> [Activity]:
Omit all pictures, then retype exactly the lines from the one that contains "对个人和家庭的补助, 奖金: 0.3 -> 0" through the end of the listing.

> [Data listing]:
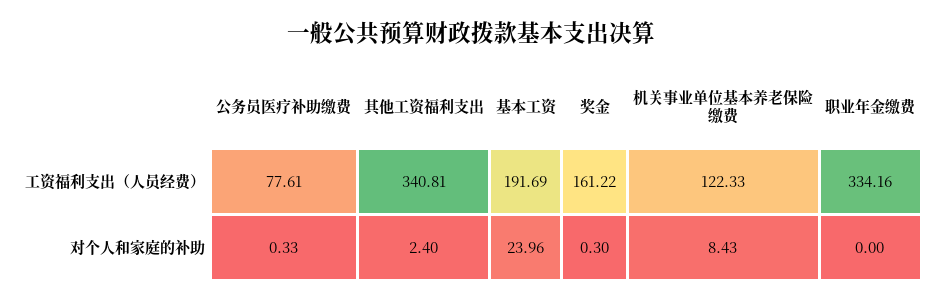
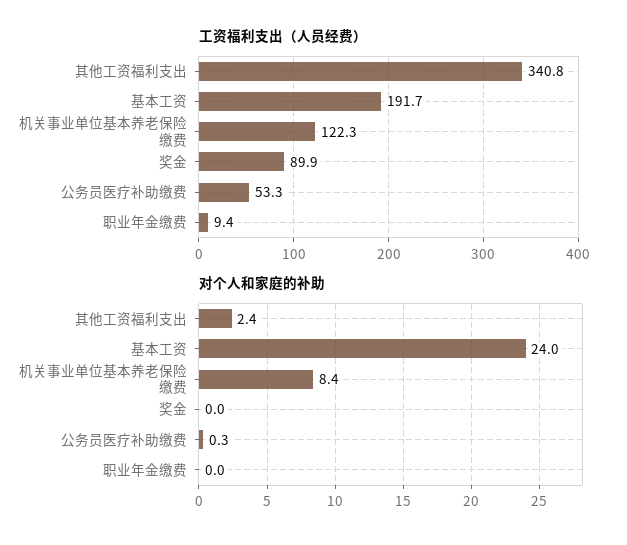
工资福利支出（人员经费）, 公务员医疗补助缴费: 77.61 -> 53.3
工资福利支出（人员经费）, 奖金: 161.22 -> 89.9
工资福利支出（人员经费）, 职业年金缴费: 334.16 -> 9.4
对个人和家庭的补助, 奖金: 0.3 -> 0

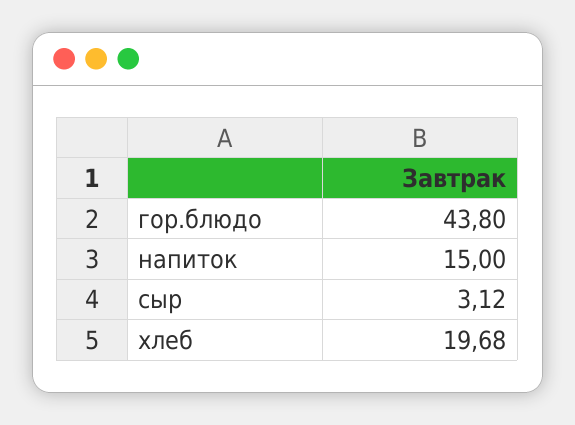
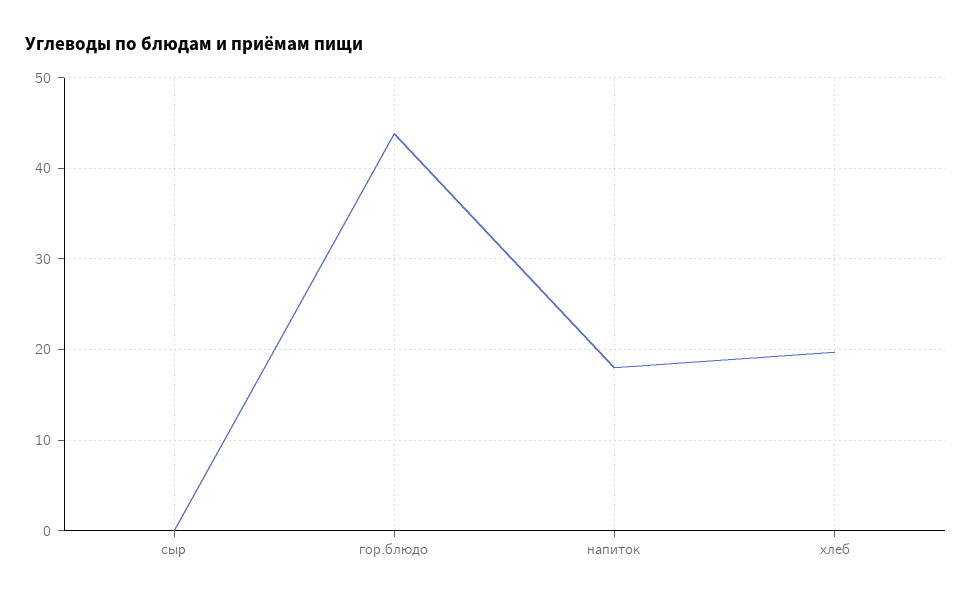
напиток: 15 -> 18
сыр: 3.12 -> 0

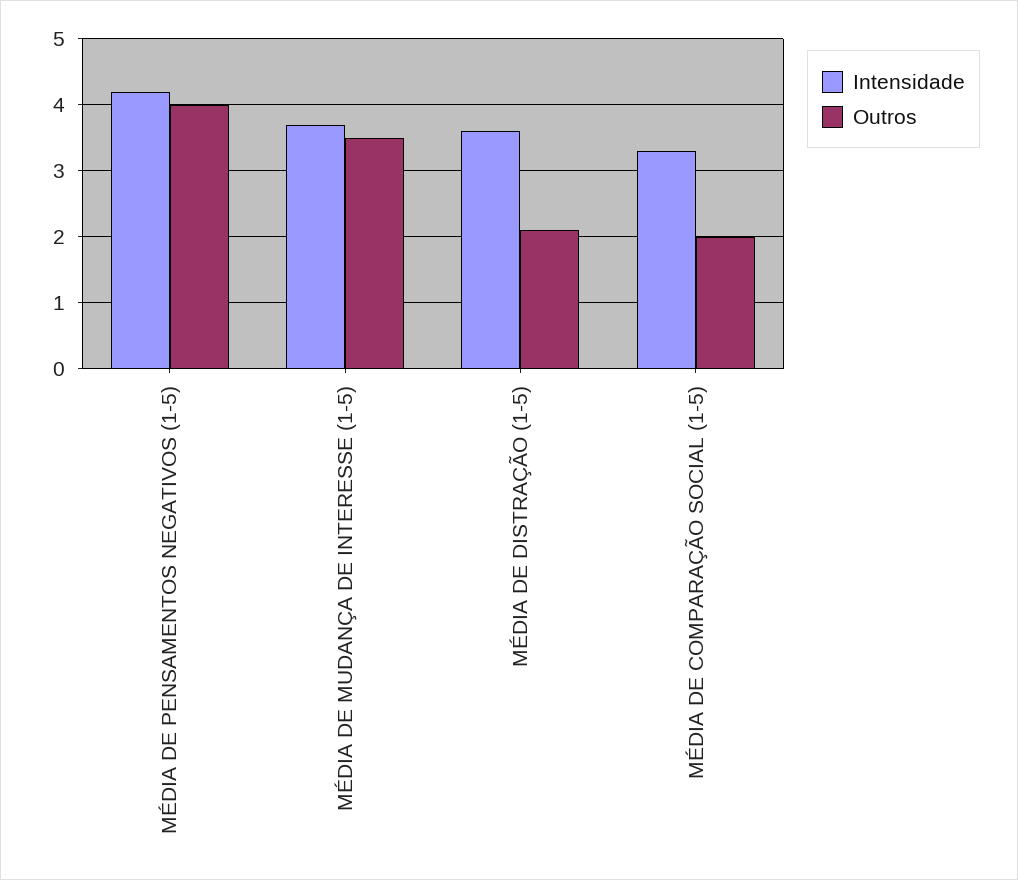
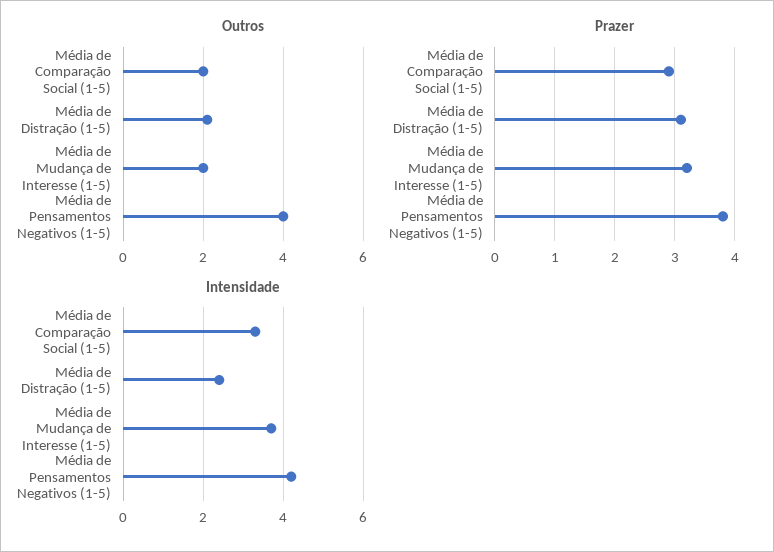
Outros, MÉDIA DE MUDANÇA DE INTERESSE (1-5): 3.5 -> 2
Intensidade, MÉDIA DE DISTRAÇÃO (1-5): 3.6 -> 2.5
Prazer, MÉDIA DE COMPARAÇÃO SOCIAL (1-5): none -> 2.9
Prazer, MÉDIA DE DISTRAÇÃO (1-5): none -> 3.1
Prazer, MÉDIA DE MUDANÇA DE INTERESSE (1-5): none -> 3.2
Prazer, MÉDIA DE PENSAMENTOS NEGATIVOS (1-5): none -> 3.8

> [Result of this task]:
对个人和家庭的补助, 奖金: 0.3 -> 0

напиток: 15 -> 18
сыр: 3.12 -> 0

Outros, MÉDIA DE MUDANÇA DE INTERESSE (1-5): 3.5 -> 2
Intensidade, MÉDIA DE DISTRAÇÃO (1-5): 3.6 -> 2.5
Prazer, MÉDIA DE COMPARAÇÃO SOCIAL (1-5): none -> 2.9
Prazer, MÉDIA DE DISTRAÇÃO (1-5): none -> 3.1
Prazer, MÉDIA DE MUDANÇA DE INTERESSE (1-5): none -> 3.2
Prazer, MÉDIA DE PENSAMENTOS NEGATIVOS (1-5): none -> 3.8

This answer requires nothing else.